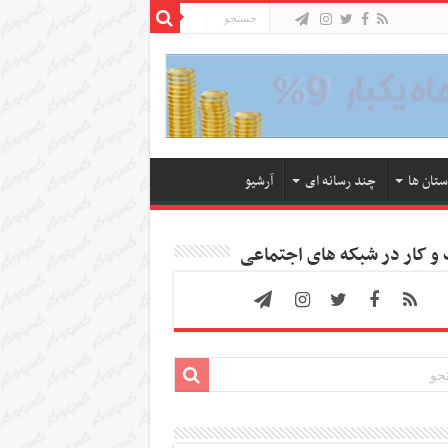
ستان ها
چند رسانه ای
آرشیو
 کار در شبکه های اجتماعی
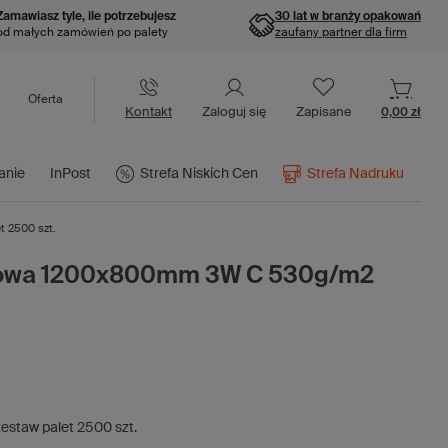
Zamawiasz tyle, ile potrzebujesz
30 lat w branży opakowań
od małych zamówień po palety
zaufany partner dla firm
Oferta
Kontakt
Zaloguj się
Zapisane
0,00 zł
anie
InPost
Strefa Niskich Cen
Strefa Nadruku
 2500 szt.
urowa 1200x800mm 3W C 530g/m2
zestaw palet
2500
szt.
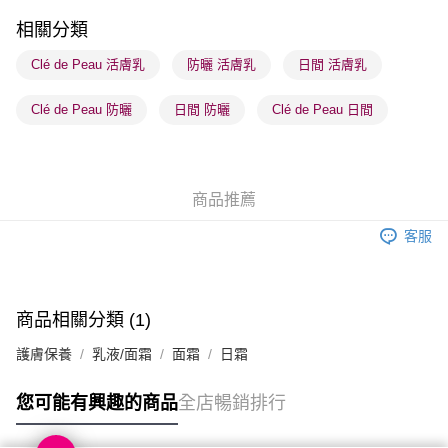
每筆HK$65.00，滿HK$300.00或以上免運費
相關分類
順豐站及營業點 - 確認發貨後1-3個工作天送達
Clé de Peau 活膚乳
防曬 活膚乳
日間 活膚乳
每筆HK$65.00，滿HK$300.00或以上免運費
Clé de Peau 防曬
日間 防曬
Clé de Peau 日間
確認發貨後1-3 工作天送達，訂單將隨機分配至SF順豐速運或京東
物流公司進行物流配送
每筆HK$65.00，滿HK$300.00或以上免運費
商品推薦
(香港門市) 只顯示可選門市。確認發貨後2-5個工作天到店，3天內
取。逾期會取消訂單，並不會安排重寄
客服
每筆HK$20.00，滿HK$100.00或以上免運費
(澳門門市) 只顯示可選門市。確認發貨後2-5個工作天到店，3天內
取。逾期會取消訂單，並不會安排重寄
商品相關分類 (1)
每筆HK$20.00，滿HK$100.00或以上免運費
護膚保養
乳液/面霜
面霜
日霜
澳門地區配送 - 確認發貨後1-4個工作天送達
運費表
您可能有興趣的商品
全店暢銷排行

----------------------------------------

Required work =
What lines above contain the word "Peau"? Please copy each one.

Result of the task =
Clé de Peau 活膚乳
Clé de Peau 防曬
Clé de Peau 日間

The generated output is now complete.